The acquisition and release of an uncontended default/normal pthread mutex
on FreeBSD is suprisingly slow, e.g., pthread wrlocks and binary semaphores
both exhibit roughly 33% lower latency, while default/normal mutexes
on that other OS exhibit roughly 67% lower latency than FreeBSD. This
might be explained by the fact that (AFAICT) in the best case to acquire
an uncontended mutex on the other OS it need touch only 1 page and read/modify
only 1 cacheline, whereas on FreeBSD we need to touch at least 4 pages,
read 6 cachelines, and modify at least 4 cachelines.
This patch does not address the pthread mutex architecture.
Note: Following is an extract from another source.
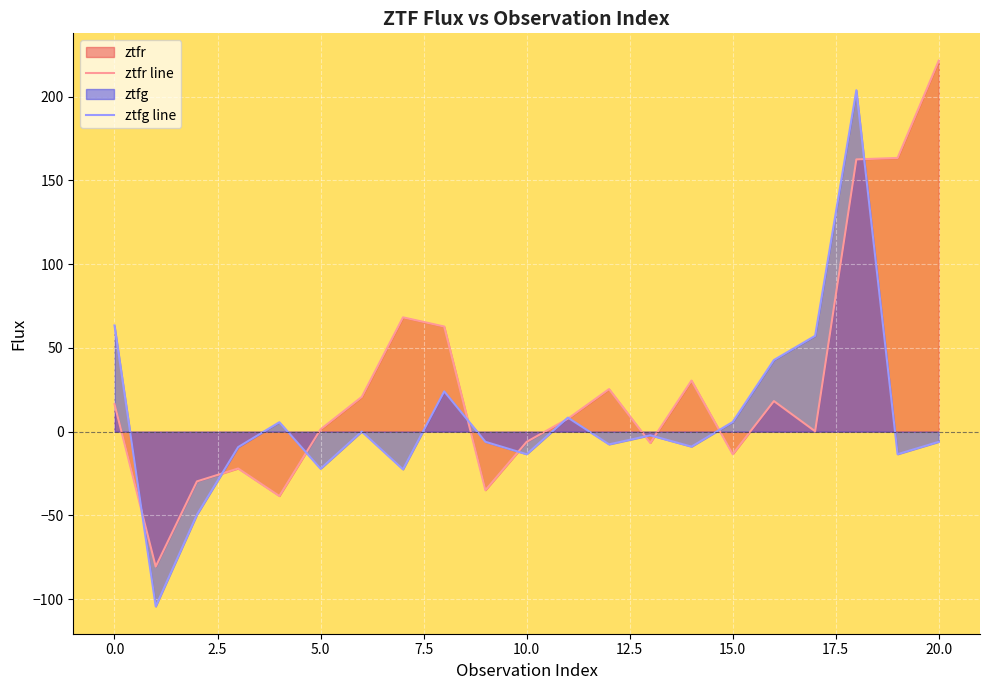

Rank the series by their average value, from highest to lowest.

ztfr line, ztfg line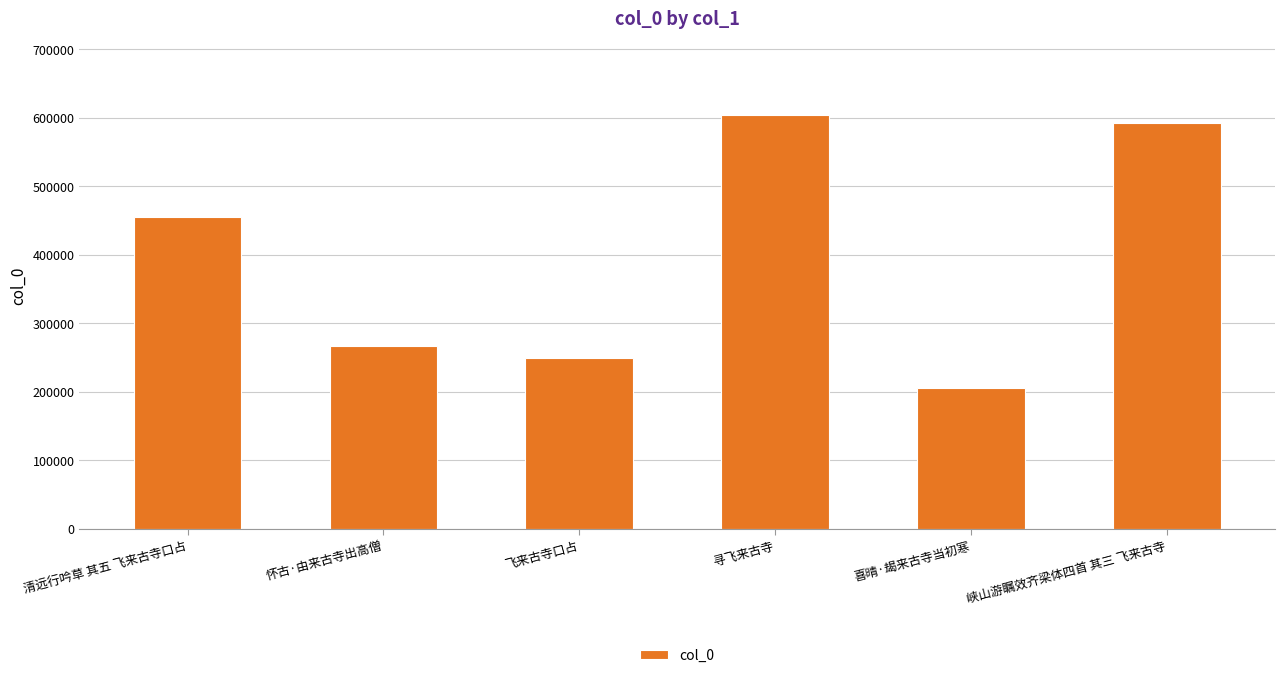

What is the sum of all values?

2370775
Instead, it
improves performance by adding the __always_inline attribute to mutex_lock_common()
and mutex_unlock_common() to encourage constant folding and propagation, thereby
lowering the latency to acquire and release a mutex due to a shorter code
path with fewer compares, jumps, and mispredicts.
With this patch on a stock build I see a reduction in latency of roughly 7%
for default/normal mutexes, and 17% for robust mutexes. When built without
PTHREADS_ASSERTIONS enabled I see a reduction in latency of roughly 15% and
26%, respectively. Suprisingly, I see similar reductions in latency
for heavily contended mutexes.
By default, this patch increases the size of libthr.so.3 by 2448 bytes, but
when built without PTHREAD_ASSERTIONS enabled it only increases by 448 bytes.